Success Abroad: How Do I Make It Happen?
In order to feel satisfied overseas in a foreign culture, please first give yourself and your family some time. It sounds simple, but we often forget that we are human, and we simply need time to cope with new experiences and make sense of things. Barring extenuating circumstances, I would say give yourself at least 3 months and re-evaluate. You may not feel like you are at home in this time, but it should be enough to get settled in, to decide what needs to you have, and how to meet them (or at least who to talk to). Think of it like the time it takes for glitter to settle in the air, and if you can, enjoy watching it fall into place.

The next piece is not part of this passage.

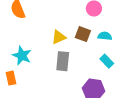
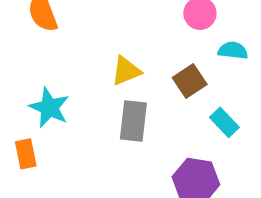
brown square: (83, 34) -> (190, 81), moved, turned 35
cyan semicircle: (105, 36) -> (233, 51), moved

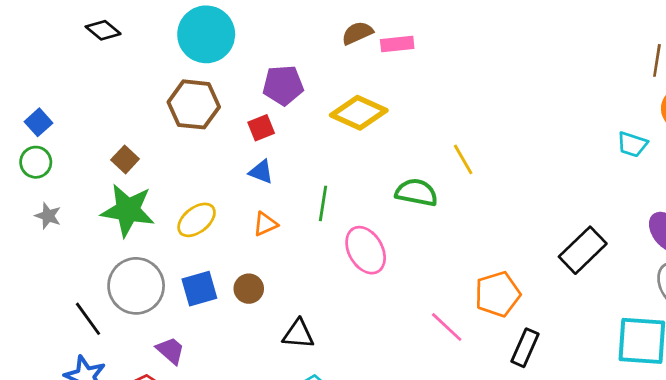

Secondly, knowledge is power in so many ways. Understanding both other expat experiences, and the perspective of your host culture are important to your success. The reason for this is because if you know what to expect and what will be expected of you, then you have to tools to prepare a realistic course of action. For example, if you are affiliated with an embassy or existing business, you can use the knowledge of people already in country to help you know what to bring with you so you can enjoy your stay. It is hard for many Americans to understand that there are countries that do not thrive on peanut butter or Ranch dressing, but there are many that do! Understanding your host culture’s perspective will give you the opportunity not only to try new things, but to understand how others live and see the world. This information helps you to work within the culture and meet your family’s needs while being respectful to the needs of the people who call it home. It could also mean incorporating some things from the culture into your own routine, and who knows, you might even take some of these things with you! We can tell you that from living in Sweden, we love the concept of eating “fika” and will probably continue that tradition moving forward.
Lastly, know that nothing lasts forever. Expat life, especially in the Foreign Service, often involves multiple relocations, if not rhythmically every 2-3 years over the lifetime of a career. This means that if you end up in a place you just cannot seem to tolerate, you will be lucky enough to leave there again shortly. Not every place is made for everyone, and not everyone is made for every place. This is normal, expected, and you are not alone in this experience. If this is you right now, try to find some others who feel the same way and band together to do things that you can enjoy during your time there. Maybe weekly movie nights, cookie exchanges, and BBQ’s could be ways to pass the time. It can also be helpful sometimes to create a calendar of how many months are left on your tour, so that you can cross off each one as it passes. No matter how you plan to spend your time though, you will get through this experience. Hope is one of the wonderful things we are reminded of this holiday season, but it is true year round. If you can find positive things to hold on to, and know that your time in your host country is limited, it might help you to make the most of your time and to know that other opportunities are not far away.
Here Are The Success Steps In Short Form:
1. Give yourself and your family time to settle.
2. Understand your host culture and how others have coped with it.
3. Know that nothing lasts forever; you will get through this!
Before we close, we want to say thank you one last time. We value and appreciate all of you, and are excited for another year full of adventures together. Cheers for a happy and healthy 2018!